“I say, Ruby,” he whispered, “the room over here is quite—”
“I know,” she said. “So is the kitchen. They’re gone, Bertrand, quite gone, and we’ve had all our trouble for nothing. It’s too bad.”
“They!” repeated Bertrand, “you can’t say they, when you know that Winfried is locked up in the turret-room.”
“Oh,” exclaimed Ruby starting, “I quite forgot. He must have hidden his grandfather somewhere. And yet I don’t see how they could have managed it so quietly. We always know when any of the village people are moving their furniture; they send to borrow our carts.”
“Well,” said Bertrand, “there’s one thing certain. If you didn’t believe it before, you must now; I should think even Mavis would—the old fellow is a wizard, and so’s his precious grandson.”
“Shall we go into the house?” said Ruby, though she looked half afraid to do so.
“Isn’t the door locked?” said Bertrand, trying it as he spoke. It yielded to his touch; he went in, followed, though tremblingly, by Ruby.
But after all there was little or nothing to see; the three rooms, though scrupulously clean, even the windows shining bright and polished, were perfectly empty. As the children strolled back to the kitchen, annoyed and disappointed, feeling, to tell the truth, rather small, something caught Ruby’s eye in one corner of the room.
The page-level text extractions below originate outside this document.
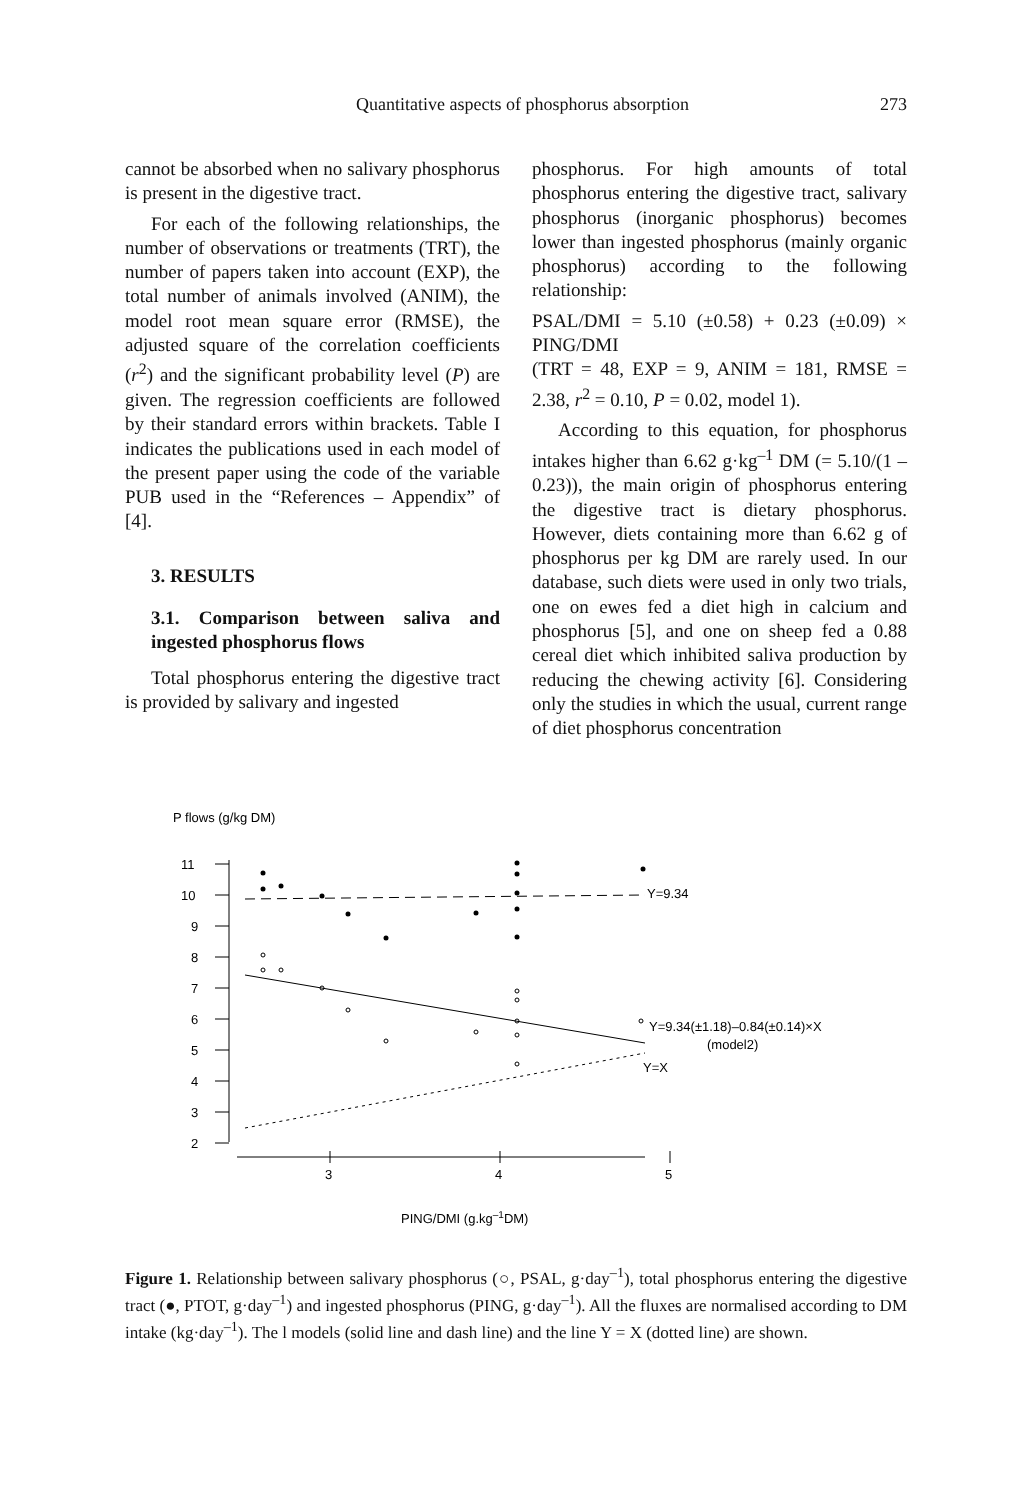Quantitative aspects of phosphorus absorption 273
cannot be absorbed when no salivary phosphorus is present in the digestive tract.
For each of the following relationships, the number of observations or treatments (TRT), the number of papers taken into account (EXP), the total number of animals involved (ANIM), the model root mean square error (RMSE), the adjusted square of the correlation coefficients (r<sup>2</sup>) and the significant probability level (P) are given. The regression coefficients are followed by their standard errors within brackets. Table I indicates the publications used in each model of the present paper using the code of the variable PUB used in the “References – Appendix” of [4].
3. RESULTS
3.1. Comparison between saliva and ingested phosphorus flows
Total phosphorus entering the digestive tract is provided by salivary and ingested
phosphorus. For high amounts of total phosphorus entering the digestive tract, salivary phosphorus (inorganic phosphorus) becomes lower than ingested phosphorus (mainly organic phosphorus) according to the following relationship:
PSAL/DMI = 5.10 (±0.58) + 0.23 (±0.09) × PING/DMI
(TRT = 48, EXP = 9, ANIM = 181, RMSE = 2.38, r<sup>2</sup> = 0.10, P = 0.02, model 1).
According to this equation, for phosphorus intakes higher than 6.62 g·kg<sup>–1</sup> DM (= 5.10/(1 – 0.23)), the main origin of phosphorus entering the digestive tract is dietary phosphorus. However, diets containing more than 6.62 g of phosphorus per kg DM are rarely used. In our database, such diets were used in only two trials, one on ewes fed a diet high in calcium and phosphorus [5], and one on sheep fed a 0.88 cereal diet which inhibited saliva production by reducing the chewing activity [6]. Considering only the studies in which the usual, current range of diet phosphorus concentration
P flows (g/kg DM)
11
10
9
8
7
6
5
4
3
2
3
4
5
Y=9.34
Y=9.34(±1.18)–0.84(±0.14)×X
(model2)
Y=X
PING/DMI (g.kg–1DM)
Figure 1. Relationship between salivary phosphorus (○, PSAL, g·day<sup>–1</sup>), total phosphorus entering the digestive tract (●, PTOT, g·day<sup>–1</sup>) and ingested phosphorus (PING, g·day<sup>–1</sup>). All the fluxes are normalised according to DM intake (kg·day<sup>–1</sup>). The l models (solid line and dash line) and the line Y = X (dotted line) are shown.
It was a small object, gleaming bright and blue on the white stones of the floor. She ran forward and picked it up, it was a tiny bunch of forget-me-nots tied with a scrap of ribbon; the same large brilliant kind of forget-me-not as those which she and Mavis had so admired on their first visit to the now deserted cottage. She gave a little cry.
“Look, Bertrand,” she said, “they can’t have been long gone. These flowers are quite fresh. I wonder where they came from. They must have been growing in a pot in the house, for there are none in the garden. I looked as we came through.”
Bertrand glanced at the flowers carelessly.